A year later, he starred in yet another Cassavetes-directed movie, Opening Night, as stage director Manny Victor, who struggles with the mentally unstable star of his show, played by Cassavetes’s wife Gena Rowlands. He made an acclaimed TV movie The Death of Richie (1977).
Peter Bogdanovich
Gazzara’s career received a boost when Peter Bogdanovich cast him in the title role of Saint Jack (1979). His increased profile helped him be cast in the male lead of Bloodline (1979) and the Korean War epic Inchon (1980) co-starring Laurence Olivier and Richard Roundtree.
He made another for Bogdanovich, They All Laughed (1981).
1980s
Gazzara made some films in Europe: Tales of Ordinary Madness (1981), The Girl from Trieste (1982), A Proper Scandal (1984), My Dearest Son. He starred with Rowlands in the critically acclaimed AIDS-themed TV movie An Early Frost (1985), for which he received his third Emmy nomination.
He had a villainous role in the oft-televised Patrick Swayze film Road House, which the actor jokingly said is probably his most-watched performance.
Gazzara appeared in 38 films, many for television, in the 1990s. He worked with a number of renowned directors, such as the Coen brothers (The Big Lebowski), Spike Lee (Summer of Sam), David Mamet (The Spanish Prisoner), Walter Hugo Khouri (Forever), Vincent Gallo (Buffalo ’66), Todd Solondz (Happiness), John Turturro (Illuminata), and John McTiernan (The Thomas Crown Affair).

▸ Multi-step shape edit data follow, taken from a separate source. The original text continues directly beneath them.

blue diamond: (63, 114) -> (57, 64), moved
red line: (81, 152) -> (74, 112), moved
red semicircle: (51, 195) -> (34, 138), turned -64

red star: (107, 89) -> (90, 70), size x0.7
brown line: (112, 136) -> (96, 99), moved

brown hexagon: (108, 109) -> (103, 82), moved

In his seventies, Gazzara continued to be active. In 2003, he appeared in Nobody Don’t Like Yogi, an off Broadway show about Yogi Berra which had a solid run and was in a revival of Awake and Sing! (2006).
He was in the ensemble cast of the experimental film Dogville, directed by Lars von Trier of Denmark and starring Nicole Kidman, as well as the television film Hysterical Blindness (he received an Emmy Award for his role). In 2005, he played Agostino Casaroli in the television miniseries, Pope John Paul II. He completed filming his scenes in the film The Wait in early 2012, shortly before his death.

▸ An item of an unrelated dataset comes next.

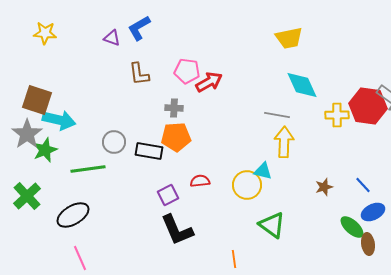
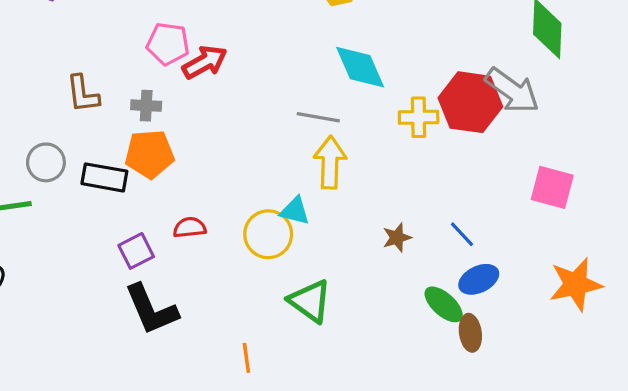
brown L-shape: (139, 74) -> (83, 94), moved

In addition to acting, Gazzara worked as an occasional television director; his credits include the Columbo episodes A Friend in Deed (1974) and Troubled Waters (1975). Gazzara was nominated three times for the Tony Award for Best Performance by a Leading Actor in a Play—in 1956 for A Hatful of Rain, in 1975 for the paired short plays Hughie and Duet, and in 1977 for a revival of Who’s Afraid of Virginia Woolf?, opposite Colleen Dewhurst.
Personal life
Gazzara was married three times; First to actress Louise Erickson (1951–57). He married actress Janice Rule on November 25, 1961 in San Francisco.They had a daughter named Elizabeth. He married model Elke Krivat in 1982 and remained married to her until his death. Gazzara adopted his wife’s daughter Danja from her prior relationship. Following his separation from his first wife, Gazzara was engaged to stage actress Elaine Stritch and later disclosed a love affair with actress Audrey Hepburn. He and Hepburn co-starred in two of her final films, Bloodline (1979) and They All Laughed (1981).

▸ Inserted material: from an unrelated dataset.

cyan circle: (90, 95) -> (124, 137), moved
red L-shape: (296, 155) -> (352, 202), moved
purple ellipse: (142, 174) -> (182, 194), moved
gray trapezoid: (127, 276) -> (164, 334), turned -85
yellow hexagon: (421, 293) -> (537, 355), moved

In 1968, during filming of the war movie The Bridge at Remagen, co-starring Gazzara and friend Robert Vaughn, the Soviet Union and its allies invaded Czechoslovakia. The cast and crew were detained for a time; filming was later completed in West Germany. During their departure from Czechoslovakia, Gazzara and Vaughn assisted with the escape of a Czech waitress whom they had befriended. They smuggled her to Austria in a car waved through a border crossing that had not yet been taken over by the Soviet army in its crackdown on the Prague Spring.
Other
Gazzara was the honorary starter of the 1979 Daytona 500, the first flag-to-flag Daytona 500 broadcast live on CBS. He was also featured in a 1994 article in Cigar Aficionado, in which he admitted smoking four packs of cigarettes a day until taking up cigar smoking in the mid-1960s.
Death
Gazzara was diagnosed with throat cancer in 1999. He suffered a stroke in 2005.On February 3, 2012, he died of pancreatic cancer at Bellevue Hospital Center in New York.He was later cremated.